> **TASK DESCRIPTION**: Every line of the records below should be restated exactly.

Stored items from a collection
━━━━━━━━━━
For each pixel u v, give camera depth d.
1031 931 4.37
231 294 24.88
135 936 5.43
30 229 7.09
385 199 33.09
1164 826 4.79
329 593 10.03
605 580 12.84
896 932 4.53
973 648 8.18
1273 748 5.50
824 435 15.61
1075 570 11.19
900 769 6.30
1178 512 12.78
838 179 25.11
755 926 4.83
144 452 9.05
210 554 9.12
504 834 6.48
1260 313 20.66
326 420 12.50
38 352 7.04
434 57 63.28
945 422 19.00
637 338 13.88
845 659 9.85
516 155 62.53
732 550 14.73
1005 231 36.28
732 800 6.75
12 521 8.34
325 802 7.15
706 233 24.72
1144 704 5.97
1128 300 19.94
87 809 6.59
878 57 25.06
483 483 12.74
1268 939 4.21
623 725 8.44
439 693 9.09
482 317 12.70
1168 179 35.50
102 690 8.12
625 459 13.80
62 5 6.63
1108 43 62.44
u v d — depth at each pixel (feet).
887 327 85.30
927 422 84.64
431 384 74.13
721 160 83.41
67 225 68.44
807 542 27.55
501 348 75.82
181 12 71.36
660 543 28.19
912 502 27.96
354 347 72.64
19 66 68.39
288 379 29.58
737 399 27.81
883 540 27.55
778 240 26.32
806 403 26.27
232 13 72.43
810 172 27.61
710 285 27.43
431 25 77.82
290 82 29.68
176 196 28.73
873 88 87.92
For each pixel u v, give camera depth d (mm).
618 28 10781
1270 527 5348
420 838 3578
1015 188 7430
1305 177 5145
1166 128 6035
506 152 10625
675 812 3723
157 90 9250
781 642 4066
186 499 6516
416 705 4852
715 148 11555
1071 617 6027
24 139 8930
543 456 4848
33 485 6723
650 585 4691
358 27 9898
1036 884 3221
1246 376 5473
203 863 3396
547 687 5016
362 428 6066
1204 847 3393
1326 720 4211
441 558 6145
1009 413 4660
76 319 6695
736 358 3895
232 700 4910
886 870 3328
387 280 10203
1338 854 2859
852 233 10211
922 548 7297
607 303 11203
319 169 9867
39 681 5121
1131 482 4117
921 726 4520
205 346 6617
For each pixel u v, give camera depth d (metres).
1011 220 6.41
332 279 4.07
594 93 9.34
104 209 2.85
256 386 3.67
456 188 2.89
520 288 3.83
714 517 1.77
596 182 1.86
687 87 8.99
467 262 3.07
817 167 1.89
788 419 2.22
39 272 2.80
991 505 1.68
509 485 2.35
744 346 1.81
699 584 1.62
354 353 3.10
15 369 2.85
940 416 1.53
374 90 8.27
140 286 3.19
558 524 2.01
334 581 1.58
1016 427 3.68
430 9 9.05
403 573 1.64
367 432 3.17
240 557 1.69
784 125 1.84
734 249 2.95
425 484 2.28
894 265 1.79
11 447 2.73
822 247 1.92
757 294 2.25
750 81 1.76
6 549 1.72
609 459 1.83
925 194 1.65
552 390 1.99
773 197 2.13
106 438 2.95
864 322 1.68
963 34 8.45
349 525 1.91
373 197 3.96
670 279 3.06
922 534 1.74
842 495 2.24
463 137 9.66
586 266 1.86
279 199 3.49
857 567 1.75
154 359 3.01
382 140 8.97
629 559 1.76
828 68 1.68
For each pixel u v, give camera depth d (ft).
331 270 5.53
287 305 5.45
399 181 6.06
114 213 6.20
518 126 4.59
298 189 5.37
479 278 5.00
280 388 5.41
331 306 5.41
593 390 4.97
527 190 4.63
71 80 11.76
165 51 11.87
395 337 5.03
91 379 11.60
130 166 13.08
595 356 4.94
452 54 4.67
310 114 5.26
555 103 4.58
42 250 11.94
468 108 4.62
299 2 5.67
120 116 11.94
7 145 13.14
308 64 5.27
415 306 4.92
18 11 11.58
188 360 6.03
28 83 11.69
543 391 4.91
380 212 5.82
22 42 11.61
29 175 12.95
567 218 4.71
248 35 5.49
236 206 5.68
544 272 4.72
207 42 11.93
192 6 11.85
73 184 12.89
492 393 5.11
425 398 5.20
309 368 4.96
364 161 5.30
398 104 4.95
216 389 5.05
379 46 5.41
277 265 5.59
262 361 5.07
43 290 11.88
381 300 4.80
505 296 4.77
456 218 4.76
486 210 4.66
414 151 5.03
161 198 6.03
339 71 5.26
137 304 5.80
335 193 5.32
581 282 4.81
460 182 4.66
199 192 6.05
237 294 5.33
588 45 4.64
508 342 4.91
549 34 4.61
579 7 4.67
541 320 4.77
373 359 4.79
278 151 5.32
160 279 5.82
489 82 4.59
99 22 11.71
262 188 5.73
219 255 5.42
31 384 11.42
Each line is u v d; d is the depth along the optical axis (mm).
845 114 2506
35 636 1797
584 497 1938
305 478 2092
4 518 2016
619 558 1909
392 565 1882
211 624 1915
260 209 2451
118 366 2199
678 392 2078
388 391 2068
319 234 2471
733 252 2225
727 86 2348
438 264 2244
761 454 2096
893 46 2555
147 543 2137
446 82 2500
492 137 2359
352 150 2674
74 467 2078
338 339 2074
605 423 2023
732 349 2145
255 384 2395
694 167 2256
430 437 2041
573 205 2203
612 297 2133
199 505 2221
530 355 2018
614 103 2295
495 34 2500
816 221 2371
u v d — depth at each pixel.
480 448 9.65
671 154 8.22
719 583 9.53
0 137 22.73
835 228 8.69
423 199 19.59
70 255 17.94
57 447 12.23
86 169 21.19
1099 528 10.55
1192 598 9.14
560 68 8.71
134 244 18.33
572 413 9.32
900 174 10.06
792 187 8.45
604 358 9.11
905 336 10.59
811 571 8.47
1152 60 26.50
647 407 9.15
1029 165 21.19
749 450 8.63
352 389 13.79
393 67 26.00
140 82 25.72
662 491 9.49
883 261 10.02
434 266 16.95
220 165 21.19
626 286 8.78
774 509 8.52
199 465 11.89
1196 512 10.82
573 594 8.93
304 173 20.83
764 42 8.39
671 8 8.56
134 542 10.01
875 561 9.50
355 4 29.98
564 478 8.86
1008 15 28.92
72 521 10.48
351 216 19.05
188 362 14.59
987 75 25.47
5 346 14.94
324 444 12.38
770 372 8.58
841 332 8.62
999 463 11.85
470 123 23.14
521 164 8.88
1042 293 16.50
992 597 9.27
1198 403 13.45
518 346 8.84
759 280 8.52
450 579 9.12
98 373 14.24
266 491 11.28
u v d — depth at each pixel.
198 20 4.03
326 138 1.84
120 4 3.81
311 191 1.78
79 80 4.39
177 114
━━━━━━━━━━
> **RESPONSE**:
For each pixel u v, give camera depth d.
1031 931 4.37
231 294 24.88
135 936 5.43
30 229 7.09
385 199 33.09
1164 826 4.79
329 593 10.03
605 580 12.84
896 932 4.53
973 648 8.18
1273 748 5.50
824 435 15.61
1075 570 11.19
900 769 6.30
1178 512 12.78
838 179 25.11
755 926 4.83
144 452 9.05
210 554 9.12
504 834 6.48
1260 313 20.66
326 420 12.50
38 352 7.04
434 57 63.28
945 422 19.00
637 338 13.88
845 659 9.85
516 155 62.53
732 550 14.73
1005 231 36.28
732 800 6.75
12 521 8.34
325 802 7.15
706 233 24.72
1144 704 5.97
1128 300 19.94
87 809 6.59
878 57 25.06
483 483 12.74
1268 939 4.21
623 725 8.44
439 693 9.09
482 317 12.70
1168 179 35.50
102 690 8.12
625 459 13.80
62 5 6.63
1108 43 62.44
u v d — depth at each pixel (feet).
887 327 85.30
927 422 84.64
431 384 74.13
721 160 83.41
67 225 68.44
807 542 27.55
501 348 75.82
181 12 71.36
660 543 28.19
912 502 27.96
354 347 72.64
19 66 68.39
288 379 29.58
737 399 27.81
883 540 27.55
778 240 26.32
806 403 26.27
232 13 72.43
810 172 27.61
710 285 27.43
431 25 77.82
290 82 29.68
176 196 28.73
873 88 87.92
For each pixel u v, give camera depth d (mm).
618 28 10781
1270 527 5348
420 838 3578
1015 188 7430
1305 177 5145
1166 128 6035
506 152 10625
675 812 3723
157 90 9250
781 642 4066
186 499 6516
416 705 4852
715 148 11555
1071 617 6027
24 139 8930
543 456 4848
33 485 6723
650 585 4691
358 27 9898
1036 884 3221
1246 376 5473
203 863 3396
547 687 5016
362 428 6066
1204 847 3393
1326 720 4211
441 558 6145
1009 413 4660
76 319 6695
736 358 3895
232 700 4910
886 870 3328
387 280 10203
1338 854 2859
852 233 10211
922 548 7297
607 303 11203
319 169 9867
39 681 5121
1131 482 4117
921 726 4520
205 346 6617
For each pixel u v, give camera depth d (metres).
1011 220 6.41
332 279 4.07
594 93 9.34
104 209 2.85
256 386 3.67
456 188 2.89
520 288 3.83
714 517 1.77
596 182 1.86
687 87 8.99
467 262 3.07
817 167 1.89
788 419 2.22
39 272 2.80
991 505 1.68
509 485 2.35
744 346 1.81
699 584 1.62
354 353 3.10
15 369 2.85
940 416 1.53
374 90 8.27
140 286 3.19
558 524 2.01
334 581 1.58
1016 427 3.68
430 9 9.05
403 573 1.64
367 432 3.17
240 557 1.69
784 125 1.84
734 249 2.95
425 484 2.28
894 265 1.79
11 447 2.73
822 247 1.92
757 294 2.25
750 81 1.76
6 549 1.72
609 459 1.83
925 194 1.65
552 390 1.99
773 197 2.13
106 438 2.95
864 322 1.68
963 34 8.45
349 525 1.91
373 197 3.96
670 279 3.06
922 534 1.74
842 495 2.24
463 137 9.66
586 266 1.86
279 199 3.49
857 567 1.75
154 359 3.01
382 140 8.97
629 559 1.76
828 68 1.68
For each pixel u v, give camera depth d (ft).
331 270 5.53
287 305 5.45
399 181 6.06
114 213 6.20
518 126 4.59
298 189 5.37
479 278 5.00
280 388 5.41
331 306 5.41
593 390 4.97
527 190 4.63
71 80 11.76
165 51 11.87
395 337 5.03
91 379 11.60
130 166 13.08
595 356 4.94
452 54 4.67
310 114 5.26
555 103 4.58
42 250 11.94
468 108 4.62
299 2 5.67
120 116 11.94
7 145 13.14
308 64 5.27
415 306 4.92
18 11 11.58
188 360 6.03
28 83 11.69
543 391 4.91
380 212 5.82
22 42 11.61
29 175 12.95
567 218 4.71
248 35 5.49
236 206 5.68
544 272 4.72
207 42 11.93
192 6 11.85
73 184 12.89
492 393 5.11
425 398 5.20
309 368 4.96
364 161 5.30
398 104 4.95
216 389 5.05
379 46 5.41
277 265 5.59
262 361 5.07
43 290 11.88
381 300 4.80
505 296 4.77
456 218 4.76
486 210 4.66
414 151 5.03
161 198 6.03
339 71 5.26
137 304 5.80
335 193 5.32
581 282 4.81
460 182 4.66
199 192 6.05
237 294 5.33
588 45 4.64
508 342 4.91
549 34 4.61
579 7 4.67
541 320 4.77
373 359 4.79
278 151 5.32
160 279 5.82
489 82 4.59
99 22 11.71
262 188 5.73
219 255 5.42
31 384 11.42
Each line is u v d; d is the depth along the optical axis (mm).
845 114 2506
35 636 1797
584 497 1938
305 478 2092
4 518 2016
619 558 1909
392 565 1882
211 624 1915
260 209 2451
118 366 2199
678 392 2078
388 391 2068
319 234 2471
733 252 2225
727 86 2348
438 264 2244
761 454 2096
893 46 2555
147 543 2137
446 82 2500
492 137 2359
352 150 2674
74 467 2078
338 339 2074
605 423 2023
732 349 2145
255 384 2395
694 167 2256
430 437 2041
573 205 2203
612 297 2133
199 505 2221
530 355 2018
614 103 2295
495 34 2500
816 221 2371
u v d — depth at each pixel.
480 448 9.65
671 154 8.22
719 583 9.53
0 137 22.73
835 228 8.69
423 199 19.59
70 255 17.94
57 447 12.23
86 169 21.19
1099 528 10.55
1192 598 9.14
560 68 8.71
134 244 18.33
572 413 9.32
900 174 10.06
792 187 8.45
604 358 9.11
905 336 10.59
811 571 8.47
1152 60 26.50
647 407 9.15
1029 165 21.19
749 450 8.63
352 389 13.79
393 67 26.00
140 82 25.72
662 491 9.49
883 261 10.02
434 266 16.95
220 165 21.19
626 286 8.78
774 509 8.52
199 465 11.89
1196 512 10.82
573 594 8.93
304 173 20.83
764 42 8.39
671 8 8.56
134 542 10.01
875 561 9.50
355 4 29.98
564 478 8.86
1008 15 28.92
72 521 10.48
351 216 19.05
188 362 14.59
987 75 25.47
5 346 14.94
324 444 12.38
770 372 8.58
841 332 8.62
999 463 11.85
470 123 23.14
521 164 8.88
1042 293 16.50
992 597 9.27
1198 403 13.45
518 346 8.84
759 280 8.52
450 579 9.12
98 373 14.24
266 491 11.28
u v d — depth at each pixel.
198 20 4.03
326 138 1.84
120 4 3.81
311 191 1.78
79 80 4.39
177 114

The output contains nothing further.